R.- Je reviens à ce qui a été dit : c'était annoncé. C'est une opportunité, je dirais, démographique. On a tellement engagé des fonctionnaires depuis à peu près 90, que, aujourd'hui, il y a des départs en retraite. Il ne s'agit pas de licencier des gens, il n'y a pas de plan social. Simplement, on fait comme beaucoup de pays, en Italie, c'est 6 sur 8 qui ne vont pas être remplacés, c'est intéressant, ça.

Q.- Parce que, ce que disent les fonctionnaires, c'est, finalement, ils se sentent montrés du doigts et ils disent « on supprime des postes »...

R.- Absolument pas.

Q.- « Cela veut dire que le gouvernement considère que l'on ne travaille pas assez »

R.- Absolument pas. On veut avoir la Fonction publique, aujourd'hui...

Q.- Vous, vous dites : les fonctionnaires travaillent assez, convenablement.

R.- Oui, et puis surtout, c'est une des meilleures Fonctions publiques du monde, sinon la meilleure. Il faut être bien conscient de ce paradoxe. Par contre, il est possible que l'on revoie le positionnement, le formatage des services, mais ça, ça doit se faire au niveau de chaque ministère et au niveau de chaque service.

Q.- Sur un sujet très différent, il y a une polémique autour des tests ADN. Est-ce que vous ne pensez pas que le Gouvernement devrait purement et simplement retirer cet amendement ?

R.- Je crois que l'on fait une mauvaise querelle à B. Hortefeux, qui est un garçon extrêmement calme, qui a joué le jeu parlementaire, c'est un amendement, à l'origine...

Q.- Amendement de T. Mariani...

R.- Voilà, à l'Assemblée. Le Sénat a bien travaillé, il a introduit beaucoup de limites. Je voyais l'autre jour, que, à Londres, il y a 12.000 tests dans le pays de l'habeas corpus, 12.000 tests par an, et personne ne se bat. C'est une possibilité favorable qui est offerte.

Q.- Donc, vous, vous dites : « il faut garder l'amendement ».

R.- Ce qui a été voté par le Sénat me semble le bon sens.

Q.- Il y a quand même eu des couacs gouvernementaux là-dessus, on se rappelle le « coup de gueule » de F. Amara.

R.- Oui, que j'aime bien, et elle a bien fait de dire que c'était « dégueulasse », parce qu'elle le pensait, mais ce n'est pas pour ça que la réalité est au rendez-vous.

◆ À FAIRE:
D'après l'entretien sur la Fonction publique, combien de fonctionnaires partant à la retraite ne seront pas remplacés en Italie ?

◆ MATÉRIEL FOURNI:
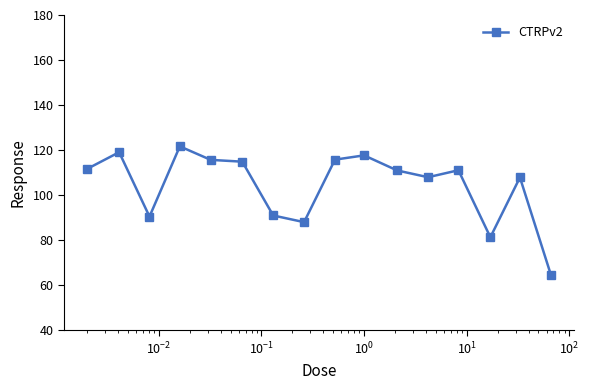

What is the value of the 16th point from the left?

64.8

◆ RÉPONSE ATTENDUE:
En Italie, 6 sur 8 ne vont pas être remplacés.